* **Document excerpt**:
Approximately 50% of cases idiopathic without a precipitating factor.

Sudden onset of raised, symmetric targetoid macules and thin plaques on the arms, legs, hands and feet.

Characterized by eruption of macules, papules, and target lesions that are often symmetrical on the extremities.

Target lesions help distinguish the process from Stevens Johnson syndrome, a similar skin condition that presents with confluent purpuric macules and severe mucosal erosions. Mucosal involvement is usually minimal.

Most frequent lesions on the dorsal hands and feet, extensor limbs, elbows, and knees.

Rarely associated with bullae, sloughing and mucosal involvement.

Involvement may include the oral mucosa, labial mucosal, ocular mucosa and less frequently the upper respiratory and pharyngeal mucosa.

Desquamation of the skin is present, usually does not exceed 10%.

Histological findings include lymphocytic infiltrate at dermal-epidermal junction and around blood vessels, with dermal edema necrosis of epidermal keratinocytes, and bullae formation.

Histologically peri vascular dermal lymphohistiocytic infiltrates with some eosinophils, edema in the epidermis and vacuolar degeneration of basal cells.

Classic lesion is a target with three zones-a central purpura , and elevated edematous ring, and a surrounding macula erythema.

High density of T lymphocytes in infiltrate.

* **Information**:
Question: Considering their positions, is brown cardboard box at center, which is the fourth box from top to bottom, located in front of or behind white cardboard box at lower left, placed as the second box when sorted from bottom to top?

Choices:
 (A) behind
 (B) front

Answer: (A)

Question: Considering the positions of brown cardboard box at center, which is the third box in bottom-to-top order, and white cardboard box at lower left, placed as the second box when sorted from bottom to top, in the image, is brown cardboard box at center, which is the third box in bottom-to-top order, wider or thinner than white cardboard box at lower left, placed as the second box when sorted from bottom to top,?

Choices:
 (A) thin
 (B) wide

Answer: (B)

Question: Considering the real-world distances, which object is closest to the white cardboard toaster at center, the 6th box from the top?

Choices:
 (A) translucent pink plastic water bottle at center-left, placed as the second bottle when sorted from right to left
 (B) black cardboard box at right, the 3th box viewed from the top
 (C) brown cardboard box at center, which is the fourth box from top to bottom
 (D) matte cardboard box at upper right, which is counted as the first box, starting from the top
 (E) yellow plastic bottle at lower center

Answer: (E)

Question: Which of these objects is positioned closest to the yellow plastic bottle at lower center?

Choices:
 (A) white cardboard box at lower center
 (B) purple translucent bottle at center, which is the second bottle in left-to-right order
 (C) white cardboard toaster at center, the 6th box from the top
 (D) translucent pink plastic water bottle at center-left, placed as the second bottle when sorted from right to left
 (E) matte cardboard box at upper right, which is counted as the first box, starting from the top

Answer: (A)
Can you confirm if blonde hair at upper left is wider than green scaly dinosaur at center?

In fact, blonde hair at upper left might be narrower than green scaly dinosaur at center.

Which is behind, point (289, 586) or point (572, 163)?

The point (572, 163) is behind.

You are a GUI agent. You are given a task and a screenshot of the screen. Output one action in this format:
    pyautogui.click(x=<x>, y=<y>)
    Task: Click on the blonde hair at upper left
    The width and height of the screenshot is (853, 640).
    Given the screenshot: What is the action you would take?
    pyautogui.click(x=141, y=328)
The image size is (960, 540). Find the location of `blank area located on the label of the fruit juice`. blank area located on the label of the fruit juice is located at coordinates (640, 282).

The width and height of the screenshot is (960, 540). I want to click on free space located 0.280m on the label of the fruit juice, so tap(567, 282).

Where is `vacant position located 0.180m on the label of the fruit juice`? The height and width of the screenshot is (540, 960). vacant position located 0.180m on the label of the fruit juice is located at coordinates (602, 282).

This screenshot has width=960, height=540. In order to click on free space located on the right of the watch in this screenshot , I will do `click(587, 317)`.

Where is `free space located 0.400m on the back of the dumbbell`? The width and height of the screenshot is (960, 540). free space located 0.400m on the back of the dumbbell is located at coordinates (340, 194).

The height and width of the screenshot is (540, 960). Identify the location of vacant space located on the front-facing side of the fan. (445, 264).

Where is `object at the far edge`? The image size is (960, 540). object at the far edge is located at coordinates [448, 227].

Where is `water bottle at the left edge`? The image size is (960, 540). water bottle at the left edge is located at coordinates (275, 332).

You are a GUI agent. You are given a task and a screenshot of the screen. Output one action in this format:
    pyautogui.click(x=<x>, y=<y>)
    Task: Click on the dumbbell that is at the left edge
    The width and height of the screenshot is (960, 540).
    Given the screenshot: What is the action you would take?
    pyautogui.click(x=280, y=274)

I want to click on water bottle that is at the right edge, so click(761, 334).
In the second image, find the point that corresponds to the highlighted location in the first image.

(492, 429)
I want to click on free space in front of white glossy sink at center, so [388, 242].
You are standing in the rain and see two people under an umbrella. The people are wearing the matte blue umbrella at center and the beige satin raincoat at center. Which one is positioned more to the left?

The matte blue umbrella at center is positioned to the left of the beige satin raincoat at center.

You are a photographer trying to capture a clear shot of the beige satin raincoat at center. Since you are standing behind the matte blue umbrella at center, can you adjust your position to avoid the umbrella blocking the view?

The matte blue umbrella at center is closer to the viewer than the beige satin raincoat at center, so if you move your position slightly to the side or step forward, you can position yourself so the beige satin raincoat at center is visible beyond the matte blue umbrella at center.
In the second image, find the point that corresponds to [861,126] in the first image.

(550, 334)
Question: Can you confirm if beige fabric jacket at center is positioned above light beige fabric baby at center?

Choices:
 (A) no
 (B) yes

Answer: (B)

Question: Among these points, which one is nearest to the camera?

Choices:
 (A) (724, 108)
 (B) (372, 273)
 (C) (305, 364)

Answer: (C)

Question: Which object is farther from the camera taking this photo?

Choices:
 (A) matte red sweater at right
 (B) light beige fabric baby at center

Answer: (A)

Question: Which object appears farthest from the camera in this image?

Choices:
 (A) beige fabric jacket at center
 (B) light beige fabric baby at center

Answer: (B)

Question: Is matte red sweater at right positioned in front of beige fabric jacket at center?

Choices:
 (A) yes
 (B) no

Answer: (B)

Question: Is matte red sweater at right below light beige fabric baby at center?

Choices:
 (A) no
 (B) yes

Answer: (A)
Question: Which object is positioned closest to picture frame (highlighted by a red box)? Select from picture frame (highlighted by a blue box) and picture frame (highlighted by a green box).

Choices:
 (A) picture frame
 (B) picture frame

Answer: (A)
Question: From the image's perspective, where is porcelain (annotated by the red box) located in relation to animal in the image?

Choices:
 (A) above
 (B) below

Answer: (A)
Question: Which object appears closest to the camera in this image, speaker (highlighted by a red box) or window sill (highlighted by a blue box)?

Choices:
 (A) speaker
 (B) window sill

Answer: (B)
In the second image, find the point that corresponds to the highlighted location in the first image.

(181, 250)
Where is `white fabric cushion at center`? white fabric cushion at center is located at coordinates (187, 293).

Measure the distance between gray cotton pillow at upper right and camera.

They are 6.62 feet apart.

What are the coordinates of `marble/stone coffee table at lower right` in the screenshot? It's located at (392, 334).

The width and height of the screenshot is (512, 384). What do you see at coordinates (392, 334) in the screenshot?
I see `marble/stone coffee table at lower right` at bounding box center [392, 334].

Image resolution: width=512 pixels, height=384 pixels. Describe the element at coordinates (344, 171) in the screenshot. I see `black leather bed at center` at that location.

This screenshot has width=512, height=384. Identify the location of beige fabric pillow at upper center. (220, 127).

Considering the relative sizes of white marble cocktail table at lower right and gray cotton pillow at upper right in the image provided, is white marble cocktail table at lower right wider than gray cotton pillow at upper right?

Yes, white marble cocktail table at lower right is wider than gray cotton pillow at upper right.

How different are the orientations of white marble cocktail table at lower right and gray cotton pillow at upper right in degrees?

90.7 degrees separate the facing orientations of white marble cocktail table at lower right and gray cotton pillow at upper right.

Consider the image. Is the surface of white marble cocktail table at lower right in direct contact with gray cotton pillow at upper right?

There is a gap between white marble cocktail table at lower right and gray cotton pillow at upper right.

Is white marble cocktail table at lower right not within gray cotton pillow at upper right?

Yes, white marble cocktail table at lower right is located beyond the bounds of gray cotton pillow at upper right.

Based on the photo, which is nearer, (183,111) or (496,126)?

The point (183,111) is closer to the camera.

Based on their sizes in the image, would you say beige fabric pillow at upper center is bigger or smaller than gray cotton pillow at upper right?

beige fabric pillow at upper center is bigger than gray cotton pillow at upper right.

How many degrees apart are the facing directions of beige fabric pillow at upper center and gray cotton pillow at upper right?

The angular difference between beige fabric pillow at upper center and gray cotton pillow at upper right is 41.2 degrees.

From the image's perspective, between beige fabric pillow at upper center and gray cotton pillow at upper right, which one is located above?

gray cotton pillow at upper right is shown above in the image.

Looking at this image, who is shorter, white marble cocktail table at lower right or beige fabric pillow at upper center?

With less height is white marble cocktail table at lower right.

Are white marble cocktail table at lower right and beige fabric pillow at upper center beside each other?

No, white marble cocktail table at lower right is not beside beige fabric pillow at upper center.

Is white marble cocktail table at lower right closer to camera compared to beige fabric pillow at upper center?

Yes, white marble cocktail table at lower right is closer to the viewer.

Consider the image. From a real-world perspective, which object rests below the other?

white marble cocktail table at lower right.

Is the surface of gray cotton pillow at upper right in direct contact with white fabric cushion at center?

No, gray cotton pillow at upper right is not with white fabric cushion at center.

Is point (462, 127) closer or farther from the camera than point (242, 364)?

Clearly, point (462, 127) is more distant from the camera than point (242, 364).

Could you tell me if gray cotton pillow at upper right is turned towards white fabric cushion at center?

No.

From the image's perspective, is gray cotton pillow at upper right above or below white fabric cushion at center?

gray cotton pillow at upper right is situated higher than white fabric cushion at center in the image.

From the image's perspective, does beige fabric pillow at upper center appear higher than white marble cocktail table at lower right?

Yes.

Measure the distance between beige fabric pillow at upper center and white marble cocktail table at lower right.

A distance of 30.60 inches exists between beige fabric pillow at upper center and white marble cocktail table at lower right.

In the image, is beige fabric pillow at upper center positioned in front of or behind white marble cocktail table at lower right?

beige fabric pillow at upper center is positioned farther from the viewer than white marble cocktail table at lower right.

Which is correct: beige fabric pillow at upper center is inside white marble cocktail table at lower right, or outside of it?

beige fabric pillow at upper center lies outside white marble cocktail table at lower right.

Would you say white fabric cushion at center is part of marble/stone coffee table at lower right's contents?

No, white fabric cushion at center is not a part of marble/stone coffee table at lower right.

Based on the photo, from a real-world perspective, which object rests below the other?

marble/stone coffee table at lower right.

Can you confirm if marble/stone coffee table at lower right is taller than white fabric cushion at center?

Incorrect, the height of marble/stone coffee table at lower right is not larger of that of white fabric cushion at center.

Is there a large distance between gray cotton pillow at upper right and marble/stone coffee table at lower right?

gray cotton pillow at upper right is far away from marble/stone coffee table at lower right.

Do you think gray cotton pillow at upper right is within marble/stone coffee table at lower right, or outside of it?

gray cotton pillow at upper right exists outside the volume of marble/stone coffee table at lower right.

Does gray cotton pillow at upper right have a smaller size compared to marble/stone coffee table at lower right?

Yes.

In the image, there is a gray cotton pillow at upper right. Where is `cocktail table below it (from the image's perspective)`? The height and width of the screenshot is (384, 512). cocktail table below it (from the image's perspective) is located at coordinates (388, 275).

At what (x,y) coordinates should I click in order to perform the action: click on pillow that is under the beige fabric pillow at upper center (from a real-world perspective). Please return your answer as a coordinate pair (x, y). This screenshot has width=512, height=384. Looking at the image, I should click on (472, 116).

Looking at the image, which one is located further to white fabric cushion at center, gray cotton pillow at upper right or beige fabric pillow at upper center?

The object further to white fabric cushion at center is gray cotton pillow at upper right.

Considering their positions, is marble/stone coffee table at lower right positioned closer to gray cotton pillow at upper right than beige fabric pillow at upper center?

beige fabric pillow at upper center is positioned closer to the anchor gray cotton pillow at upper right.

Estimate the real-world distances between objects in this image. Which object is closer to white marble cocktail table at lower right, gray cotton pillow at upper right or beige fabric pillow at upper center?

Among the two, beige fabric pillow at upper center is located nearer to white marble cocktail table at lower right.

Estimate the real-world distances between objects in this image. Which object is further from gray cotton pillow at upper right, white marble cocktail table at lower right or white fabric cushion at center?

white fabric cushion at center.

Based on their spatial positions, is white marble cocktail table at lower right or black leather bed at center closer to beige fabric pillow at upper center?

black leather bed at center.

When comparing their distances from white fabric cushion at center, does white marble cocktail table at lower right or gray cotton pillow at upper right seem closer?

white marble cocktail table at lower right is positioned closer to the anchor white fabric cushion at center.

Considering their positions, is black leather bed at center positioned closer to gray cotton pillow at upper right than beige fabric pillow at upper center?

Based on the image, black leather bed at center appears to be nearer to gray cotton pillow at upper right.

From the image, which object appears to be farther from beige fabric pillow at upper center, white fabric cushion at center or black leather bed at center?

* **Exercise prompt**: Repeat the skin eruption notes, everything from "Involvement may include" down to "not exceed 10%.", swapping "Desquamation" for "Peeling".

* **Your solution**:
Involvement may include the oral mucosa, labial mucosal, ocular mucosa and less frequently the upper respiratory and pharyngeal mucosa.

Peeling of the skin is present, usually does not exceed 10%.